Can you repeat the listing below word for word, leaving out the pictures?

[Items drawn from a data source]

----

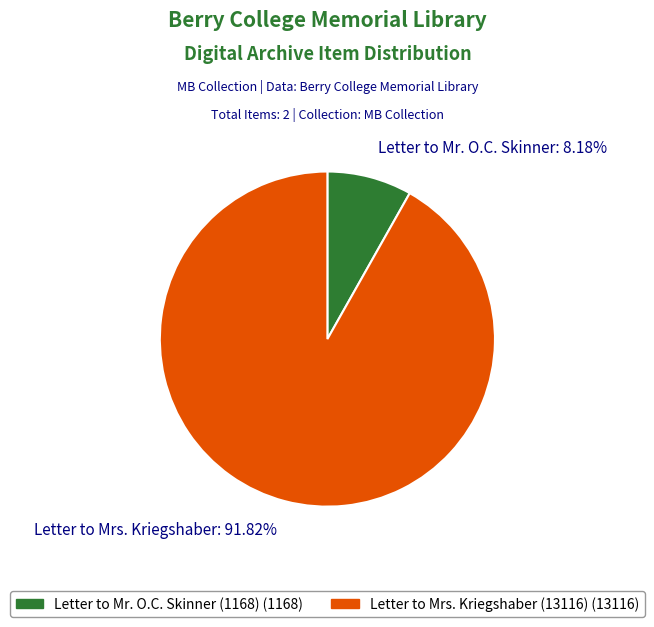

How many slices are in this pie chart?

2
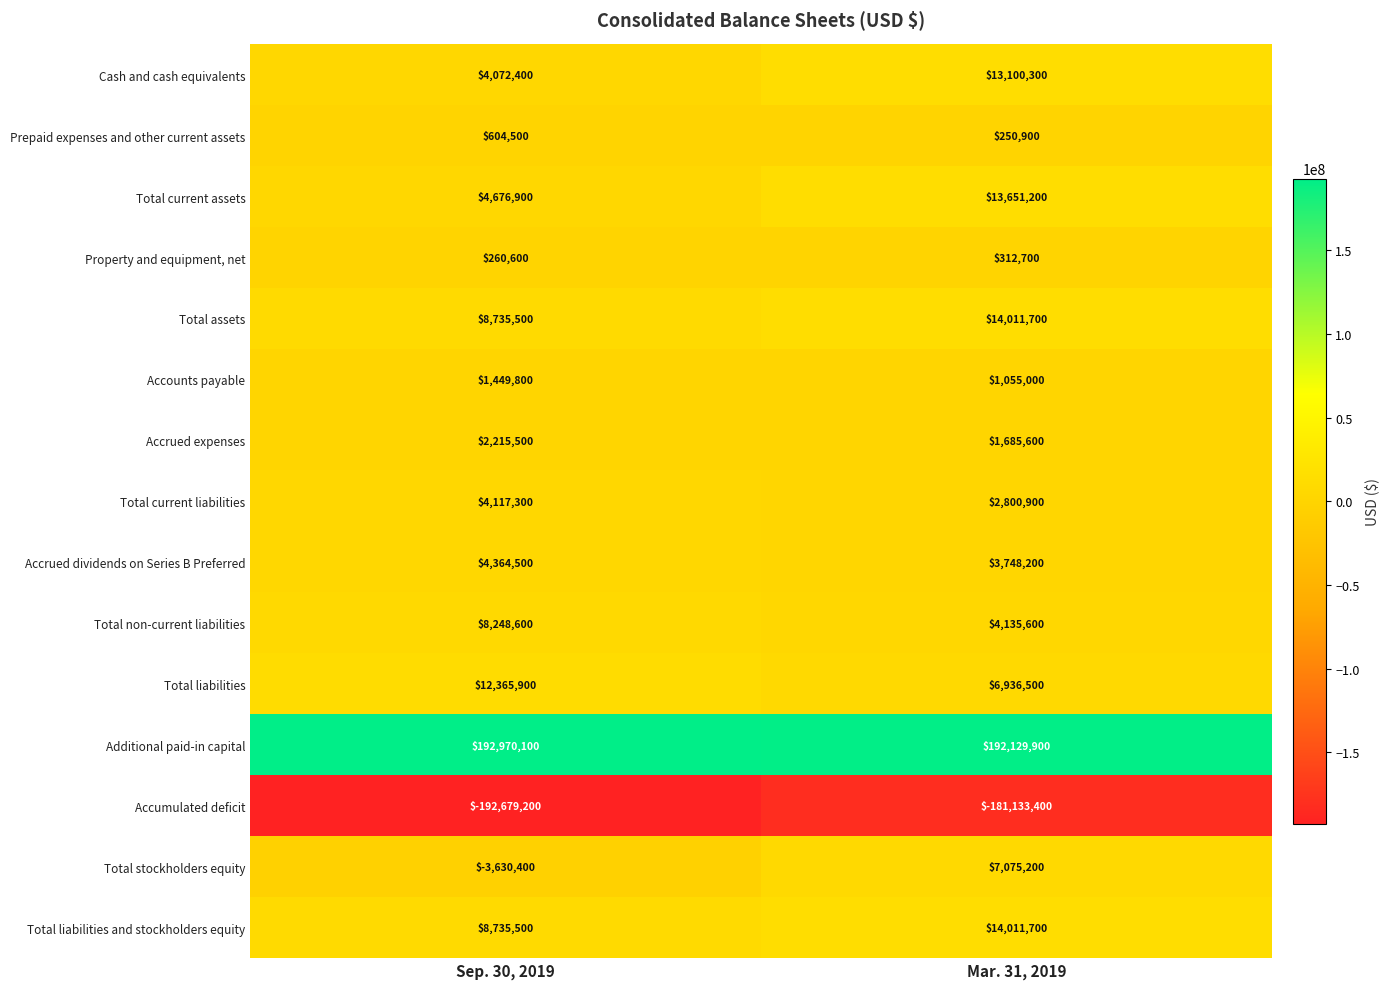

What is the minimum value shown in the chart?

-192679200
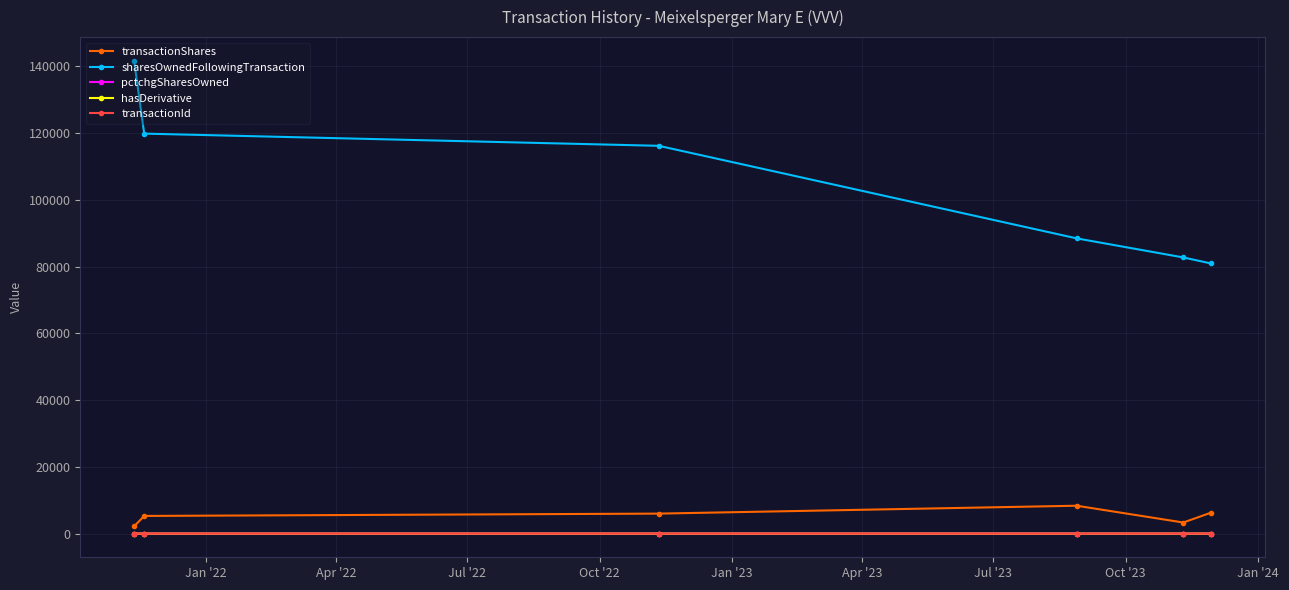

True or false: pctchgSharesOwned and transactionShares intersect in this chart.

False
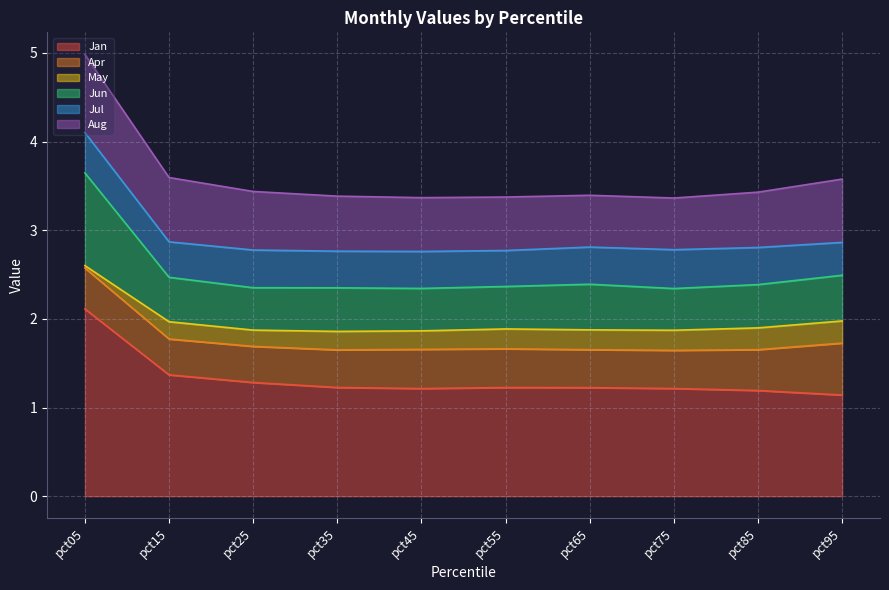

Does the chart have visible grid lines?

Yes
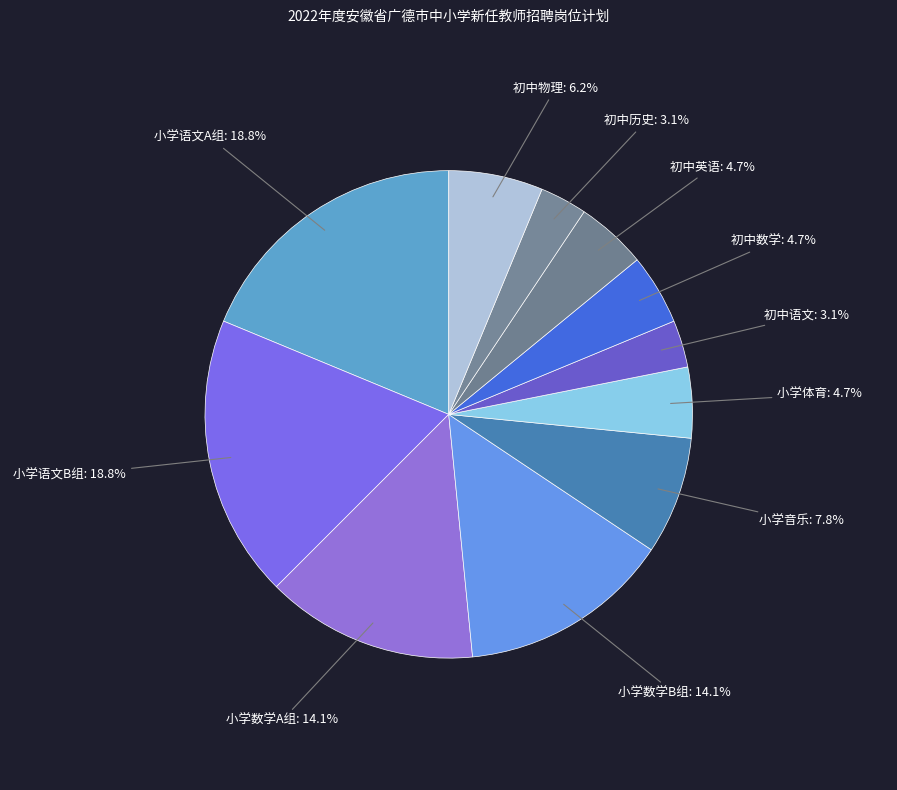

How many slices are in this pie chart?

11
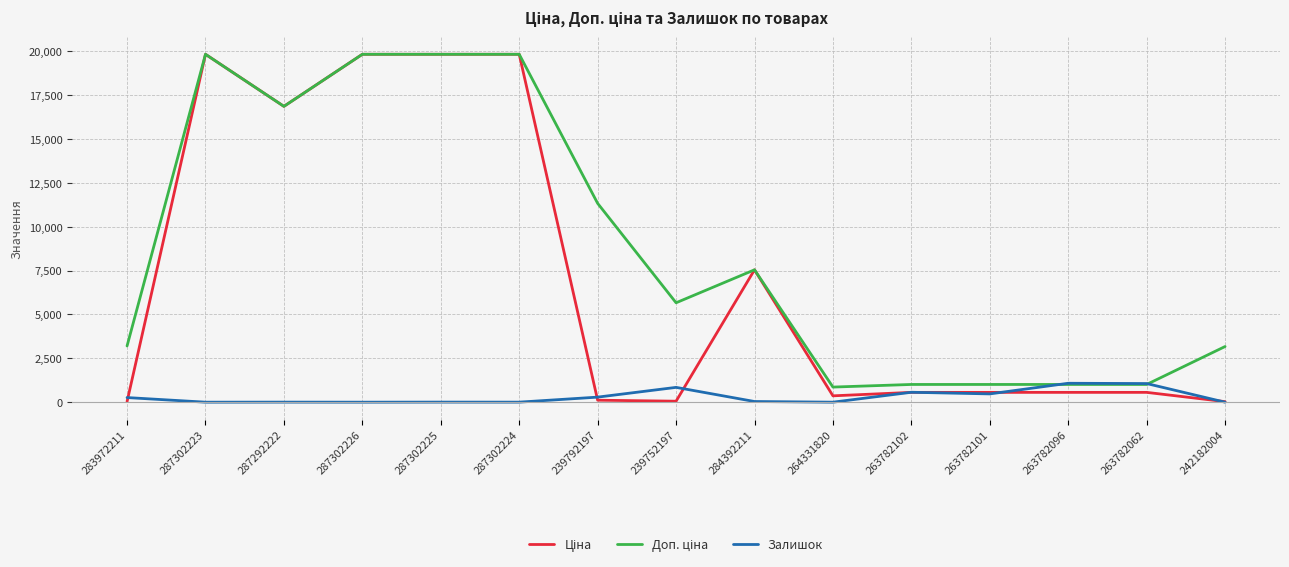

The Залишок series shows 0.0 at 242182004. True or false?

True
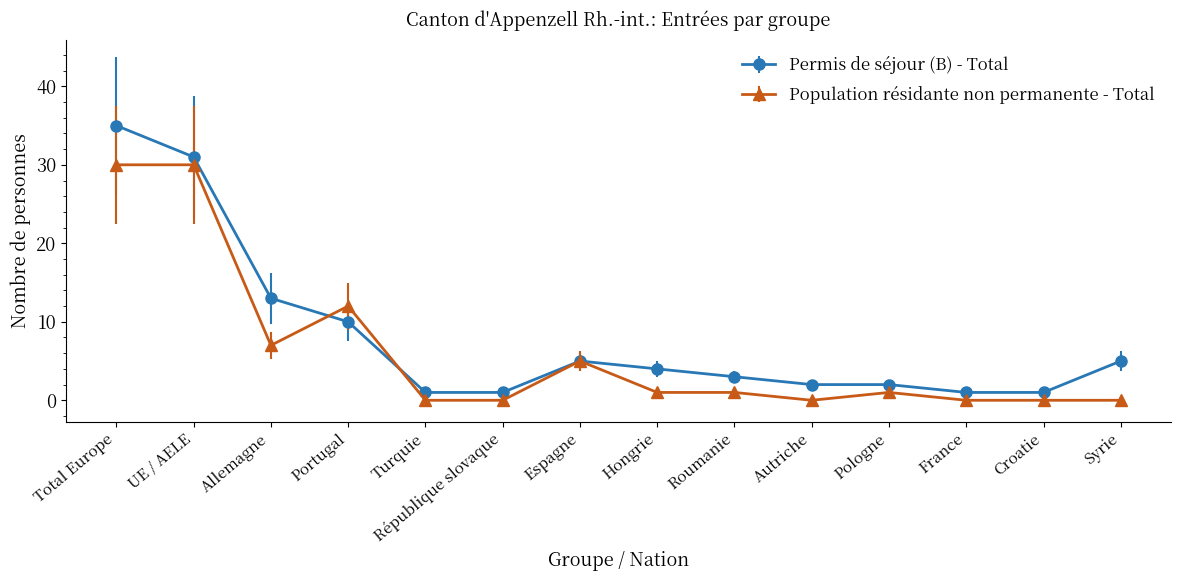

What is the value of the Population résidante non permanente - Total point at the 4th from the left?

12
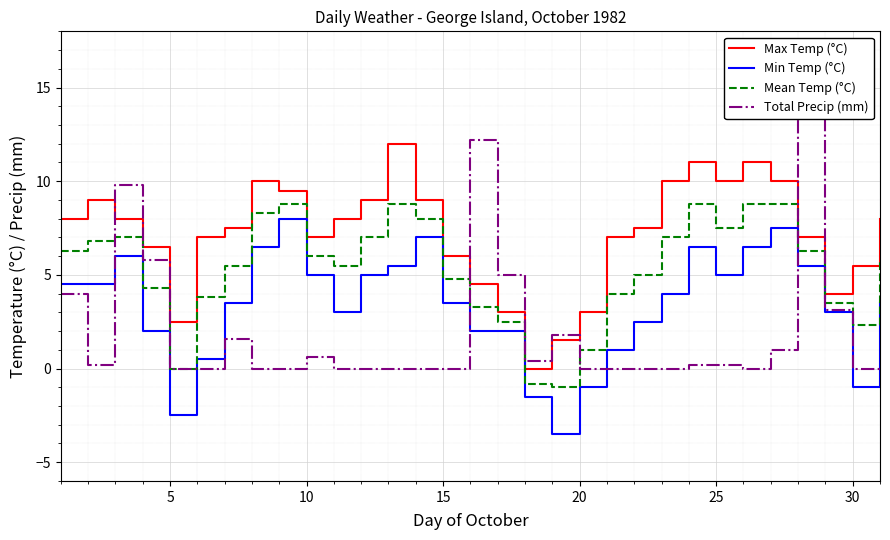

What is the highest value of the Mean Temp (°C) series?

8.8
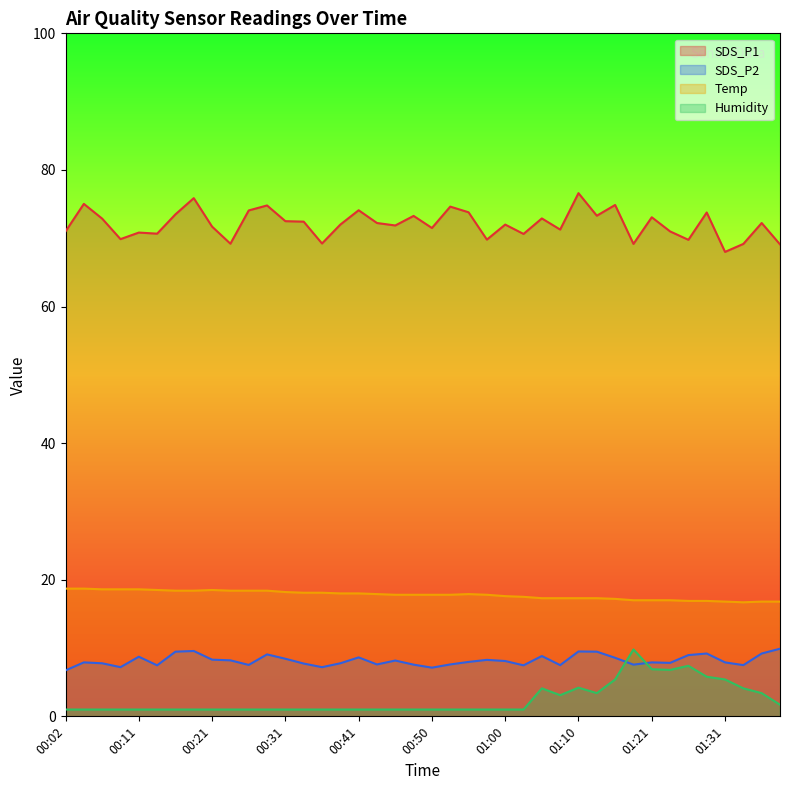

What is the total value across all series at 00:09?

96.7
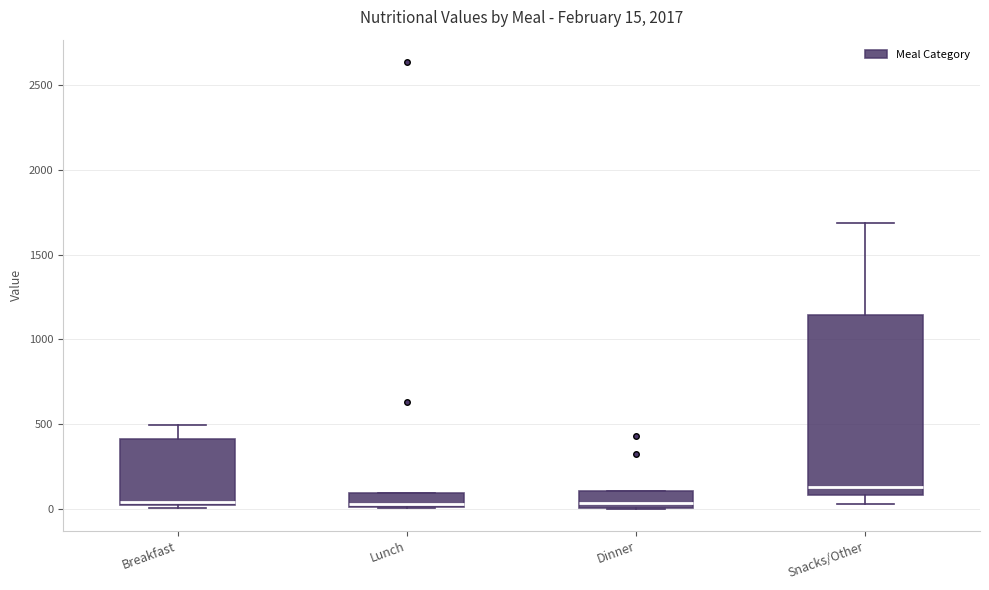

Comparing the boxes themselves (not the whiskers), which one is the tallest?

Snacks/Other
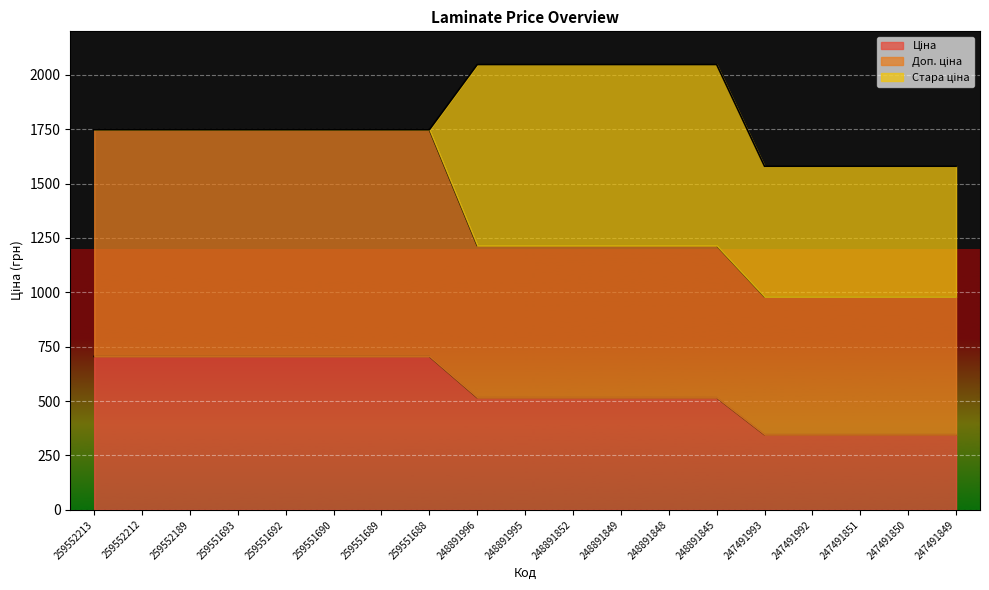

True or false: Ціна has more than 0 points higher than both neighbors.

False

----

● Written solution:
How many slices are in this pie chart?

2

What is the minimum value shown in the chart?

-192679200

True or false: pctchgSharesOwned and transactionShares intersect in this chart.

False

Does the chart have visible grid lines?

Yes

How many slices are in this pie chart?

11

The Залишок series shows 0.0 at 242182004. True or false?

True

What is the value of the Population résidante non permanente - Total point at the 4th from the left?

12

What is the highest value of the Mean Temp (°C) series?

8.8

What is the total value across all series at 00:09?

96.7

Comparing the boxes themselves (not the whiskers), which one is the tallest?

Snacks/Other

True or false: Ціна has more than 0 points higher than both neighbors.

False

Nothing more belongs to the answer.